When morning came, the fear didn’t leave. It deepened.
Our gear had been moved. Not stolen. Studied. Arranged neatly, like someone trying to understand how it all worked. Handprints—massive, humanoid—were frozen into the frost coating the aircraft wings.
Hands.
Not paws.
The second day was worse. Shapes moved between trees just beyond clear sight. Dark forms watching from slopes, from behind trunks, from places that gave them perfect vantage points. We realized then that we weren’t surrounded by one thing.
We were being observed by many.
On the third day, we saw it clearly.
Eight feet tall. Broad shoulders. Covered in dark hair. It stood partially behind a pine tree, calm and unafraid. When we raised our weapons, it didn’t flinch.
It studied us.
And then—slowly—it raised one hand.
Not in threat.
In greeting.
Something broke inside me.
This wasn’t an animal reacting on instinct. This was intelligence. Awareness. Choice.
Over the next days, an impossible understanding formed. We left food at the edge of camp. In the morning, it was gone. In its place—fish, berries, medicinal roots. Gifts. Exchanges. Communication without words.
They were taking care of us.
On the sixth day, I found the truth hidden in my own survival kit.
A tracking beacon.
Small. Silent. Planted.
The engine failure. The interference. The secrecy. We weren’t hired to observe.
We were bait.
That night, the radio crackled to life. Our client’s voice coordinated an operation—helicopters, ground teams, capture equipment. They were coming at dawn.
To hunt.
We tried to warn them—the beings who had spared us. We drew pictures in the dirt. Helicopters. Guns. Cages. The largest one—the leader—studied everything carefully.

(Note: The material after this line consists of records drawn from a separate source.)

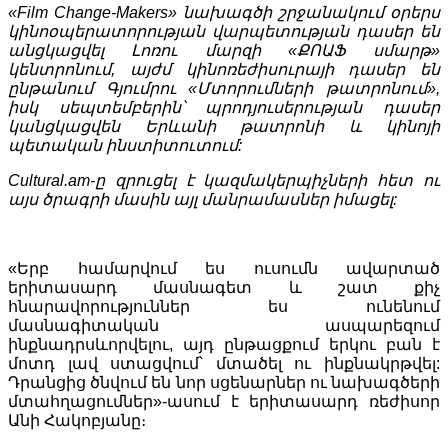
«Film Change-Makers» նախագծի շրջանակում օրերս
կինոօպերատորության վարպետության դասեր են
անցկացվել Լոռու մարզի «ՔՈԱՖ սմարթ»
կենտրոնում, այժմ կինոռեժիսուրայի դասեր են
ընթանում Գյումրու «Մտորումների թատրոնում»,
իսկ սեպտեմբերին՝ պրոդյուսերության դասեր
կանցկացվեն Երևանի թատրոնի և կինոյի
պետական ինստիտուտում:
Cultural.am-ը զրուցել է կազմակերպիչների հետ ու
այս ծրագրի մասին այլ մանրամասներ իմացել:
«Երբ համարվում ես ուսումն ավարտած
երիտասարդ մասնագետ և շատ քիչ
հնարավորություններ ես ունենում
մասնագիտական ասպարեզում
ինքնադրսևորվելու, այդ ընթացքում երկու բան է
մոտդ լավ ստացվում՝ մտածել ու ինքնակրթվել:
Դրանցից ծնվում են նոր սցենարներ ու նախագծերի
մտահղացումներ»-ասում է երիտասարդ ռեժիսոր
Անի Հակոբյանը։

Then it made a sound that rolled across the lake like thunder.
Within an hour, the forest erased itself.
Tracks vanished. Clearings blended back into wilderness. Every sign of their existence was removed with terrifying efficiency. Before leaving, the leader approached us one last time.
It placed its massive hand over its chest.
Then over mine.
Gratitude.
Farewell.
The helicopters arrived at sunrise.
Men in uniforms searched everything. Asked questions that cut too close. We lied with shaking voices and steady eyes. We said bear. Wolves. Nothing unusual.
They didn’t believe us.
But they found nothing.
We were paid. Silenced. Released.
Three months later, I still fly those routes. I still wake up at night hearing footsteps in snow that isn’t there. Sometimes, when the light hits the forest just right, I see movement—far below—watching.
And then it’s gone.
I don’t tell people what I saw.
Because some truths don’t belong to us.
The mountains are not empty.
They are inhabited.
And sometimes, when humans choose compassion instead of fear, the mountains choose mercy in return.